La piñata!!

Oggi parlerò di un articolo famosissimo del Messico, la piñata!!

Cos’è la piñata? Noi in Italia la conosciamo grazie a film, per la maggior parte gringos, dove si vede un gruppo di bambini che prendono a bastonate un “qualcosa” tenuto su da una corda. Sì, il concetto è abbastanza vicino alla realtà. Con qualche differenza però!

Cominciamo dal nome: come tutti gli italiani sanno, pignatta significa pentolone, e infatti dall’italiano deriva il nome di questa tradizione, piñata si pronuncia infatti “pignata”. Dove sono nate? Recipienti che venivano alzati e bastonati con gusto si sono manifestati in tutto il mondo, dalla Cina, all’Italia, alle Americhe. Avevo letto in una rivista di un popolo precolombiano che aveva una sorta di proto-piñata ma non riesco più a trovare la citazione. Comunque, sta di fatto che mentre questa tradizione scompare o si eclissa in tutto il mondo, nel Messico si rafforza tanto da diventarne uno dei simboli nazionali. Informale, chiaro. Mai nessuno si è sognato di mettere una piñata nella bandiera!

Com’è fatta? Ci sono almeno due tipi di piñatas: quelle con l’interno in barro (terracotta) e quelle in cartone e cartapesta. Come vi potete immaginare, quelle di terracotta sono molto più facili da rompere, mentre quelle in cartone sono BASTARDE, bisogna pestarle forte per riuscire a farle esplodere. Riguardo alla forma, poi, ci sono tantissime varianti. La classica ha una forma rotonda centrale da cui partono sette coni di cartone, sono molto colorate e ricoperte da cartapesta, sempre di cartapesta sono delle strisce che pendono dai coni e dalla piñata stessa. Esistono però altre piñatas a tema politico, di attualità o di costume, per esempio ho visto piñatas che avevano una somiglianza inquietante con il presidente.1031288 E poi, la classicissima piñata Darth Vader, di chiara origine precolombiana.
la foto
Significato: nonostante l’ambiente e la “procedura” festaiola, l’origine della piñata classica è religiosa. Sono stati infatti i missionari agostiniani a introdurla come metodo per trasmettere alcuni concetti della dottrina cattolica. I 7 coni sono infatti i peccati capitali, i colori sgargianti sono le tentazioni del mondo, il bastone è l’aiuto divino e il ripieno è la Grazia divina. Quindi, si leggerebbe così: Grazie all’aiuto divino (bastone) possiamo eliminare i peccati capitali (coni) e evitare le tentazioni (colori e striscioline) per raggiungere la Grazia divina (la pioggia di frutti e caramelle). Tadaaaaaaaaaaan!!

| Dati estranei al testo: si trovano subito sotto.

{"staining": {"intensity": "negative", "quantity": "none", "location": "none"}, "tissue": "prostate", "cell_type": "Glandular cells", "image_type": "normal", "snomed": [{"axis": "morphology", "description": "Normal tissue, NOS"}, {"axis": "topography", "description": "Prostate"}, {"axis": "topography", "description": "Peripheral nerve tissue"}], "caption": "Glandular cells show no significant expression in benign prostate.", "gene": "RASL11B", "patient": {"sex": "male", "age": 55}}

Ripieno: le piñatas tradizionali avevano all’interno varia frutta di stagione e leccornie (per l’epoca), come ad esempio mandarini, arachidi, jicamas -una sorta di verdura (???)che sa da…da niente! – pezzi di canna da zucchero. Ora, immaginatevi che un bambino viziato cominci a colpire la piñata e, al colmo di questo orgasmo di violenza incanalata, viene premiato da una pioggia di mandarini spappolati e arachidi mezze rotte. Sicuramente prenderebbe il bastone e comincerebbe a picchiare i bambini circostanti per la frustrazione, altro che premio! Ma come sempre questo giudizio è possibile solo perché viviamo in una società di spreconi, dove tutto è facilmente acquistabile e dove i dolci sono a portata di mano in una varietà enorme. Non era così fino a 50-40 anni fa. Ancora oggi si possono quindi fare delle piñatas tradizioni con ripieni di frutta e altre piñatas moderne, con caramelle e dolciumi vari, molto più contese e desiderate.

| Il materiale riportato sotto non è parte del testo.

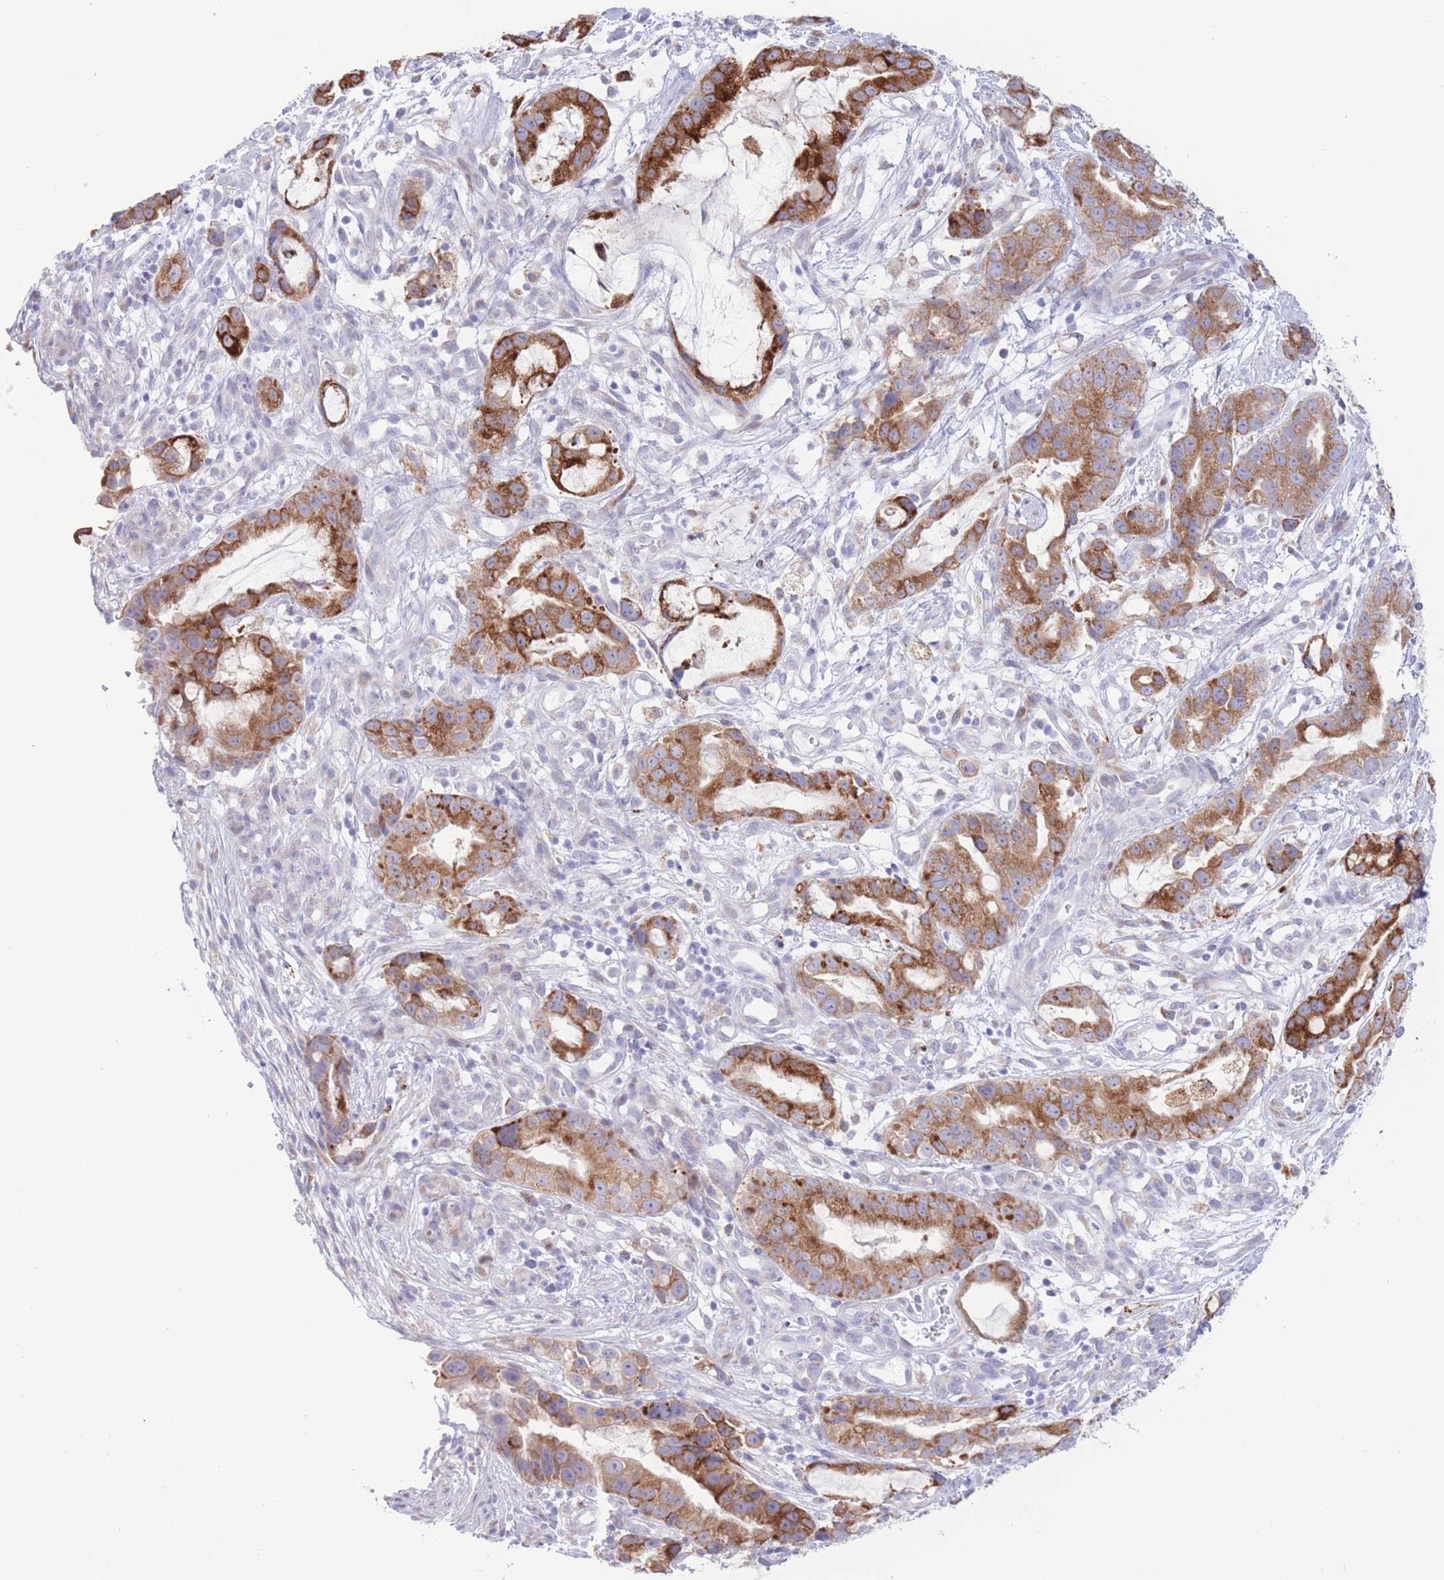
{"staining": {"intensity": "strong", "quantity": "25%-75%", "location": "cytoplasmic/membranous"}, "tissue": "stomach cancer", "cell_type": "Tumor cells", "image_type": "cancer", "snomed": [{"axis": "morphology", "description": "Adenocarcinoma, NOS"}, {"axis": "topography", "description": "Stomach"}], "caption": "The image exhibits staining of stomach adenocarcinoma, revealing strong cytoplasmic/membranous protein staining (brown color) within tumor cells. The protein is shown in brown color, while the nuclei are stained blue.", "gene": "MYDGF", "patient": {"sex": "male", "age": 55}}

Procedura: la piñata viene innalzata con una fune e la gente si mette tutto attorno, in un cerchio (tipo). La persona che tiene la fune deve saperla manovrare perché la piñata deve poter “ballare” nell’aria, rendendo più difficile colpirla. Allora viene chiamato uno a colpire per primo, in genere ha un senso, tipo dal più giovane al più vecchio e così via. La persona viene bendata e comincia a colpire, ma ha un tempo preciso, scandito da una canzone tipica, eccola!

il testo dice:
Dale dale dale (dagliene dagliene dagliene)
no pierdas el tino (non perdere la mira)
porque si lo pierdes (perché se la perdi)
pierdes el camino (perdi il cammino)
ya le diste una, ya le diste 2 (gliene hai data 1, gliene hai date 2)
ya le diste 3 y tu tiempo se acabò (gliene hai date 3 e il tuo tempo è scaduto)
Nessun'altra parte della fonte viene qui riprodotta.